“It isn’t actually the getting of the person that is hot on the screen,” Coolidge says in the film’s commentary track. Under her direction, there was limited flesh and fornication in Valley Girl, unlike a slew of other teen comedies at the time. “Putting my producer’s hat on, I sort of thought it might not be a bad idea to hire a woman,” Lane told me, adding, “clearly, it’s a woman’s story.” Coolidge had already directed 1976’s Not a Pretty Picture, based on a sexual assault she experienced as a teenager, and was known for being good with actors. Lane had considered making Valley Girl his directorial debut, but he knew Coolidge through a mutual friend. The team was in preproduction within mere weeks, and filming took place over a single month.
#Black and white romantic photo movie#
The somewhat slapdash production values of Valley Girl are no doubt down to the relatively low budget (Coolidge was paid $5,000) and the fact that the movie was written in about 10 days, according to Lane.

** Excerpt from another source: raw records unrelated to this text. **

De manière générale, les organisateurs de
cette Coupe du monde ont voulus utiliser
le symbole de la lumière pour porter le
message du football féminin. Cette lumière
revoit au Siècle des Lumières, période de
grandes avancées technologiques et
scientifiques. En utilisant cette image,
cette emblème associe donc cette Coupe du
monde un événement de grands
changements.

At the time, Lane said, the movie studio Atlantic Entertainment was getting squeezed out of the art-house market by bigger players and needed a new indie it gave Lane and Crawford the green light and $350,000. Valley Girl’s writers originally pitched it, in Lane’s words, as similar to Shakespeare’s classic tragedy but “without the death,” playing off long-standing tensions between surfers in L.A. It should also be recognized for refocusing the basic critique of youth materialism to a wider comment on societal materialism.

It’s why this year-the film’s 40th anniversary-saw a string of screenings supported by filmmakers such as Karyn Kusama and Kevin Smith. Valley Girl has always been known among its admirers for going deeper than it was expected to. Yet even as the film drew on teen-girl tropes, it treated its characters with care rather than ire, taking its kids seriously. Initially, they saw the film as a way of taking advantage of “what today you would call a ‘viral’ thing,” Lane told me. The 1983 romantic comedy Valley Girl, directed by Martha Coolidge, is a modern reimagining of Romeo and Juliet written by the film producers Andrew Lane and the late Wayne Crawford. Yet the Valley girl has always been an overly easy target-and one film, released shortly after the Zappa single, understood that. Other examples include Cher from Clueless, Elle from Legally Blonde, the Kardashians, and any number of Real Housewives. She no longer has to live in California or even be an adolescent, but she still represents a particular kind of frivolous suburbanite encouraged by a consumer society to do little more than shop, party, and tan. Referring to the region most associated with this vacuous figure, Zappa told David Letterman, “It’s perhaps one of the most disgusting places on the face of the Earth, and I wrote this song about the values of the people in the San Fernando Valley.” Such scorn remains a common reaction to the Valley-girl archetype. Zappa, known for his satirical, experimental compositions, had been inspired to record the song with his kid, who imitated her private-school classmates on the recording.

“She got a whole bunch of nothing in there,” Frank Zappa sings in “Valley Girl,” his 1982 novelty tune and the original source for a certain Southern Californian, well-to-do, teen-bimbo stereotype.